Коля Зимятин прокашлялся и попросил:
— Анна Леонидовна, можно посмотреть свою работу?
— Коля, я постепенно стала привыкать к тому, что теперь, разговаривая с учителем, дети не встают, часто даже не поднимают руку, если хотят что-то спросить или сказать. В том числе хорошие, воспитанные дети.
«И те дети, кто меня принял», — я не стала говорить дальше вслух. Это и есть демократия в школе? Или это хамство, почему-то всеми молчаливо принимаемое как должное. Орут с места депутаты в Думе, орут на учителя дети в классе… Почему только никто так не орет на Президента? Или на Розу Нецербера? Всё народное вече кончается на пороге царских палат. Рассасывается.
— Можно, конечно, — ответила я Коле, который сразу встал и теперь стоял, слушал меня очень внимательно. — Я сейчас всем раздам работы. Но у тебя, Коля, ошибок, насколько я помню, нет.
— А почему же тогда двойка? Или вы пошутили?
Я протянула сидящей на первой парте девочке стопку работ:
— Раздай, пожалуйста.
— Меня зовут Вика, — сказала девочка совершенно нейтрально.
— Хорошо, — кивнула я.
— Вы же не знаете, как нас зовут, — уточнил Миша.
— Ты — Миша Сергеев-Овечкин, — сказала я. — Остальных я постепенно запоминаю.
— И ничего такого в этом нет, что учитель не знает, как зовут его учеников. В течение трех недель не смог выучить, — пожал плечами Миша. — И это не мешает ему получать зарплату. Маленькую, но стабильную.
Так, спокойно. Методы, примененные мною на Кирилле Селиверстове, мне самой слишком дорого стоили. Я с тех пор так и не смогла простить себе, что на равных сражалась с мальчиком, который младше меня в три раза, и била его тем же оружием — ужасным, запрещенным моей собственной внутренней конвенцией правды, нравственности — чего угодно.

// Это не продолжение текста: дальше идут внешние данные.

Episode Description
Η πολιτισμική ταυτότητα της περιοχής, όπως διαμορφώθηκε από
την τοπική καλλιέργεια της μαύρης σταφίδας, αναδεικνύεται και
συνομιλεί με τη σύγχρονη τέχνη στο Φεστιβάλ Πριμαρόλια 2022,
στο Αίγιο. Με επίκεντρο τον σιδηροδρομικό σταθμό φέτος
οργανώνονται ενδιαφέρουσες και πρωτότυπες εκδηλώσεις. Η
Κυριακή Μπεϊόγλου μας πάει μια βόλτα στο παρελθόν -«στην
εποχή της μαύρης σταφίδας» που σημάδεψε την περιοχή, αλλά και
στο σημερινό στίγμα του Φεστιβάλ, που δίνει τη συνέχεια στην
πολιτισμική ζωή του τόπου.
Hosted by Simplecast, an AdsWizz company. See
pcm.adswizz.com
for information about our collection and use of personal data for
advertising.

— Миша, встань, пожалуйста.
Миша, поколебавшись, встал.
— И давайте договоримся, друзья мои. Меня раздражает, что вы сидите, развалясь, на моих уроках. И заговариваете без спросу и не вставая.
Одиннадцатиклассники молча смотрели на меня. Кто с любопытством, кто с ухмылкой, кто — довольно спокойно. Шимяко, попросившего меня на первом же уроке «отвалить», сегодня, к счастью, не было. Зато был Громовский.